Install Stream2segment Python package

Important reminders before installing:

  • From now on you are supposed to be in the stream2segment directory, (where you cloned the repository) with your Python virtualenv activated
  • In case of errors, check the Installation notes below

To install the package, you should run as usual pip install, but because some required packages must unfortunately be installed in a specific order, we implemented a script that handles that and can be invoked exactly as pip install:

./pipinstall <options...> .
script details (if you want to run each `pip install` command separately to have more control)

pipinstall is simply a shorthand for several pip install commands, run in these specific order:

  1. Install pre-requisites as pip install --upgrade pip setuptools wheel

  2. Install numpy first (this is an obspy requirement): either pip install numpy or, if you want to use a requirements file, extracting (e.g. via grep) the specific numpy version in the file (e.g. numpy==1.15.4), and then executing pip install numpy==1.15.4

  3. Running pip install with exactly the same arguments provided to the script. E.g. pipinstall -e . executes pip install -e .

The pipinstall argument . means "install this directory" (i.e., stream2segment) and can be enhanced with extra packages. For instance, if you want to install Jupyter in order to work with Stream2segment downloaded data in a notebook, then type:

    ./pipinstall <options...> ".[jupyter]"

If you want to install additional packages needed for testing (install in dev mode) and be able to push code and/or run tests, then type:

    ./pipinstall <options...> ".[dev]"

(You can also provide both: ".[dev,jupyter]". Quotes were necessary on some specific macOS with zsh, in other OSs or shell languages might not be needed)
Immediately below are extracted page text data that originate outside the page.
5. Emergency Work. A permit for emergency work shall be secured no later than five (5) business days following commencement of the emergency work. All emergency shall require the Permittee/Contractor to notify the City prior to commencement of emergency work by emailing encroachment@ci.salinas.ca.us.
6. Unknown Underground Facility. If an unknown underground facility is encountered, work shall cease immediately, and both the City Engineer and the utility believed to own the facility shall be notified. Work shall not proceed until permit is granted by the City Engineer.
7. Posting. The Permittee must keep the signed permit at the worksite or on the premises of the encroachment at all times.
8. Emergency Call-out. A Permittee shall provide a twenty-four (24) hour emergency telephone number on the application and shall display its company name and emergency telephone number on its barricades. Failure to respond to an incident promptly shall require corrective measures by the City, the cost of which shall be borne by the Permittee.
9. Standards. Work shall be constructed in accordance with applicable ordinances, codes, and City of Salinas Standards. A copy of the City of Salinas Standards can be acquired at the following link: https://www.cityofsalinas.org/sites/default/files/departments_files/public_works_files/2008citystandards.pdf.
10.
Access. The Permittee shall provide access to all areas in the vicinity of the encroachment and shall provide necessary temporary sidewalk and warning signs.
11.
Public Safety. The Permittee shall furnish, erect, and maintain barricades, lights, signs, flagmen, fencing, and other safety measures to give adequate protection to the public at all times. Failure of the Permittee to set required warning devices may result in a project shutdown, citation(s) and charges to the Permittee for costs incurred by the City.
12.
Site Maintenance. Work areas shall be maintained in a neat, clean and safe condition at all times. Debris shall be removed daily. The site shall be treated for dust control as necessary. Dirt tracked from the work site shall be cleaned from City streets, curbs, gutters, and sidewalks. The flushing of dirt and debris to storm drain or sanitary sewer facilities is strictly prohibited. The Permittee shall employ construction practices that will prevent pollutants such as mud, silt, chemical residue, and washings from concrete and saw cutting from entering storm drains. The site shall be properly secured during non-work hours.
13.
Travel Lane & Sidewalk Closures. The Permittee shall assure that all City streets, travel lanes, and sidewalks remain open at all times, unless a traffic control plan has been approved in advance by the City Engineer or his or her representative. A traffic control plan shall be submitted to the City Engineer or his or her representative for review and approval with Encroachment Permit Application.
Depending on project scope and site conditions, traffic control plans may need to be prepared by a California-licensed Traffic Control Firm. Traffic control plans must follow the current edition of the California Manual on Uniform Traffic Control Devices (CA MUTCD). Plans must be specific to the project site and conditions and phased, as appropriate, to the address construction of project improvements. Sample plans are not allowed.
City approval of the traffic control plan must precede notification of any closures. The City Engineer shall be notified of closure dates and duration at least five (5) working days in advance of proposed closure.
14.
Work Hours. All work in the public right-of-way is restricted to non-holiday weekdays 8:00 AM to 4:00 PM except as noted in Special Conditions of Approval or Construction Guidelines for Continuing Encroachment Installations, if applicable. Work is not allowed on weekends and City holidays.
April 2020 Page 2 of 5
The <options...> are the usual pip install options. The two more important are usually:

-e This makes the package editable. A typical advantage of an editable package is that when you run git pull to fetch a new version that does not need new requirements (e.g. a bugfix), you don't need to reinstall it but the new version will be already available for use

-r ./requirements.txt: install requirements with specific versions. pip install by default skips already installed requirements if they satisfy Stream2segment minimum versions. With the -r option instead, requirements are installed with "tested" versions (i.e., those "freezed" after successfully running tests), which should generally be safer for obvious reasons. However, some versions in the requirements might not be (yet?) supported in your computer, some might be in conflicts with the requirements of other packages you installed in the virtualenv, if any. You can try this option and then remove it, in case of problems. In any case, do not use this option if you plan to install other stuff alongside stream2segemtn on the virtualenv.

(There is also a ./requirements.dev.txt that installs also the dev-related packages, similar to ".[dev]", but with specific exact versions.
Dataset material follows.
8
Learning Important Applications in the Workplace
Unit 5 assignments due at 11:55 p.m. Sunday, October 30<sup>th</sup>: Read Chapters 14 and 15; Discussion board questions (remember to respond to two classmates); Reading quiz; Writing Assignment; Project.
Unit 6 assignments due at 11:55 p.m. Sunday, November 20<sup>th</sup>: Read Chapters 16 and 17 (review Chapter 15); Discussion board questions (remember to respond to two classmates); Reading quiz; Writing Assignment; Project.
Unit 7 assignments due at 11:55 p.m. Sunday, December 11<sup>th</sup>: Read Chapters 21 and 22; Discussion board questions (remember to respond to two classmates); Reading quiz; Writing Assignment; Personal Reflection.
The program is now installed. To double check the program functionalities, we suggest to run tests (see below) and report the problem in case of failure. In any case, before reporting a problem remember to check first the Installation Notes

Runt tests

Stream2segment has been highly tested (current test coverage is above 90%) on Python version >= 3.5+ and 2.7 (as of 2020, support for Python2 is discontinued). Although automatic continuous integration (CI) systems are not in place, we do our best to regularly tests under new Python versions, when available. Remember that tests are time consuming (some minutes currently). Here some examples depending on your needs:

pytest -xvvv -W ignore ./tests/
pytest -xvvv -W ignore --dburl postgresql://<user>:<password>@localhost/<dbname> ./tests/
pytest -xvvv -W ignore --dburl postgresql://<user>:<password>@localhost/<dbname> --cov=./stream2segment --cov-report=html ./tests/

Where the options denote:

  • -x: stop at first error
  • -vvv: increase verbosity,
  • -W ignore: do not print Python warnings issued during tests. You can omit the -W option to turn warnings on and inspect them, but consider that a lot of redundant messages will be printed: in case of test failure, it is hard to spot the relevant error message. Alternatively, try -W once - warn once per process - and -W module -warn once per calling module.
  • --cov: track code coverage, to know how much code has been executed during tests, and --cov-report: type of report (if html, you will have to opend 'index.html' in the project directory 'htmlcov')
  • --dburl: Additional database to use. The default database is an in-memory sqlite database (e.g., no file will be created), thus this option is basically for testing the program also on postgres. In the example, the postgres is installed locally (localhost) but it does not need to. Remember that a database with name <dbname> must be created first in postgres, and that the data in any given postgres database will be overwritten if not empty

Installation Notes:

  • (update January 2021) On MacOS (version 11.1, with Python 3.8 and 3.9):

    • if the installation fails with a lot of printout and you spot a "Failed building wheel for psycopg2", try to execute:

      export LIBRARY_PATH=$LIBRARY_PATH:/usr/local/opt/openssl/lib/ && pip ./installme-dev
      

      (you might need to change the path of openssl below). Credits here and here)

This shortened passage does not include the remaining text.